When you write out $b$ as a linear combination of the basis vectors of $V$, the coefficient attached to the bottom vector for $S_i$ (which is one of the basis vectors) cannot be $0$. Otherwise, if that coefficient were $0$, then when you write out $[A-\lambda I\;|\;b]$, the row that has that vector in $S_i$ would have all its entries as $0$, and the rank of $[A-\lambda I\;|\;b]$ would be at most $n-1$.
If you're confused about what the bottom vector means, write out an example of a Jordan block with $1$'s above the diagonal.
Now we talk about polynomials. For a complex polynomial $p$, if $p(A)b=0$, then $p(C_i)b_i=0$.
Now, what polynomials $p(z)\in\mathbb{C}[z]$ satisfy $p(C_i)b_i=0$? Call the set of such polynomials $P_i$. Now, $P_i$ is an ideal in $\mathbb{C}[z]$ and therefore a principal ideal. There is a unique $t_i(z)\in\mathbb{C}[z]$ such that $t(z)$ has leading coefficient $1$ and $P_i$ is precisely the set of multiples of $t_i(z)$.
By the definition of a Jordan block, the polynomial $(z-\mu_i)^{c_i}$ is in $P_i\subset \mathbb{C}[z]$. Therefore, $t_i(z)$ is a factor of $(z-\mu_i)^{c_i}$. The only possibilities consist of $t_i(z)=(z-\mu_i)^{d}$, where $d\leq c_i$.
However, for $d$ less than $c_i$, because of the non-zero bottom-vector coefficient I mentioned earlier, when you calculate $(C-\mu_i)^{d}b_i$ you will still be left with a non-zero coefficient for one of the basis vectors.
Therefore, $t_i(z)=(z-\mu_i)^{c_i}$.
$\\$
Second case: $C_i$ is a $1$-by-$1$ block. In other words, $c_i=1$.
Again, for similar reasons, when you write out $b$ as a linear combination of the basis vectors of $V$, the coefficient corresponding to the vector for $S_i$ cannot be $0$. Furthermore, $t_i(z)=z-\mu_i$.
$\\$
Now, we go back to the point that for a complex polynomial $p$, if $p(A)b=0$, then $p(C_i)b_i=0$.

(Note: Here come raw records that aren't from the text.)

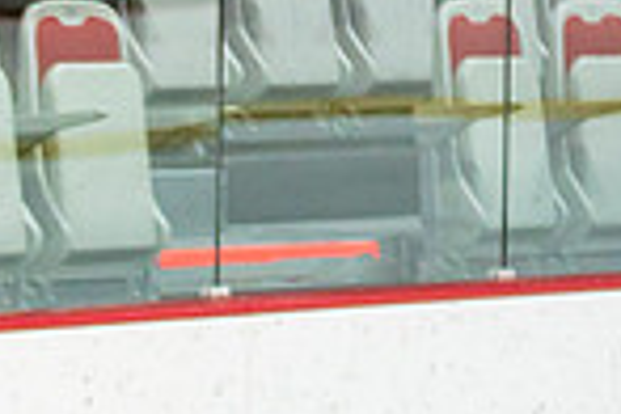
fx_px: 8314
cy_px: 775
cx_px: -524
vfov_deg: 2.8
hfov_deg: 4.2
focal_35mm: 482
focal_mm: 70
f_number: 2.8
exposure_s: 1/640
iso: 400
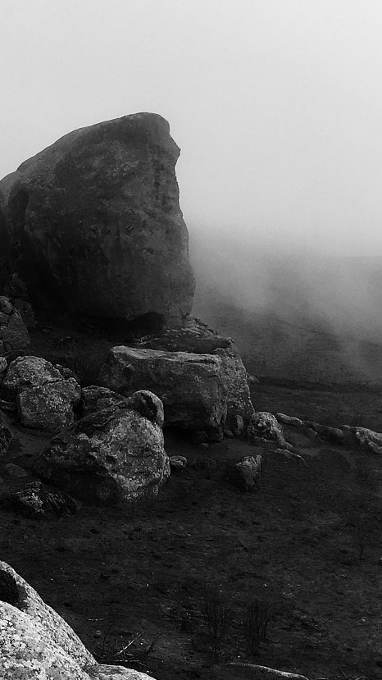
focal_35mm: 61
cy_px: 236
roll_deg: -0.2
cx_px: 33
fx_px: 1099
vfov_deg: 34.1
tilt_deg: -2.8
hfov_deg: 19.3
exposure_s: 1/1923
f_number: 2.2
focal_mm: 4.15
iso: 25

We can now deduce that if $p(A)b=0$, then $p(z)$ is a multiple of $(z-\mu_i)^{c_i}$ for each $i$. Remember that these $\mu_i$ are all distinct.

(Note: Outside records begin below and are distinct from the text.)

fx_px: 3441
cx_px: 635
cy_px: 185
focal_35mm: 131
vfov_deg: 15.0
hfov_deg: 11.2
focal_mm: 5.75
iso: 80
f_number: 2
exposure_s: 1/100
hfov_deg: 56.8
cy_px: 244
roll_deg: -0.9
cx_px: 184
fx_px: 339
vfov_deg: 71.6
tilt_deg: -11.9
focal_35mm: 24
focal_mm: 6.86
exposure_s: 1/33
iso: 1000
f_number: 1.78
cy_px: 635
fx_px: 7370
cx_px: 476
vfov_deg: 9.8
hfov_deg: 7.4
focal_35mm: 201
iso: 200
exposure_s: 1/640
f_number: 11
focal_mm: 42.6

So $\displaystyle\prod_i (z-\mu_i)^{c_i}$ is the characteristic polynomial of $A$, which we denote as $\text{char}_A(z)$.

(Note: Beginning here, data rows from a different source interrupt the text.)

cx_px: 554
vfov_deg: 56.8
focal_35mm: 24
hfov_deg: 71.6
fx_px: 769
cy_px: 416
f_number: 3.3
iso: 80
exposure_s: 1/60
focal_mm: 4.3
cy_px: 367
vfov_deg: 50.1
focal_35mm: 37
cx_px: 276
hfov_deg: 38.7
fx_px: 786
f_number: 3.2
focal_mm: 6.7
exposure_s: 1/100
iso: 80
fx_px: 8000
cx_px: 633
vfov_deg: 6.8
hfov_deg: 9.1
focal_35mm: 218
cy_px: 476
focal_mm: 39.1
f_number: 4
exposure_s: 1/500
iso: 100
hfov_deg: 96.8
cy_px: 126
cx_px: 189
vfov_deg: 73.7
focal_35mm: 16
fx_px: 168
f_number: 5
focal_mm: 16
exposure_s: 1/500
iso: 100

So if $p(A)b=0$, then $\text{char}_A(z)$ divides $p(z)$.
But equally, if $\text{char}_A(z)$ divides $p(z)$, then we know (by the basic properties of the characteristic polynomial) that $p(A)b=0$.
So $p(A)b=0$ if and only if $\text{char}_A(z)$ divides $p(z)$.
Therefore, there is no non-zero polynomial $r(z)$ of degree less than the dimension of the vector space $V$ such that $r(A)b=0$. Let's call the dimension of the vector space $n>1$, because $n=1$ would be a trivial case.
This implies that $b,Ab,\ldots,A^{n-1}b$ are linearly independent.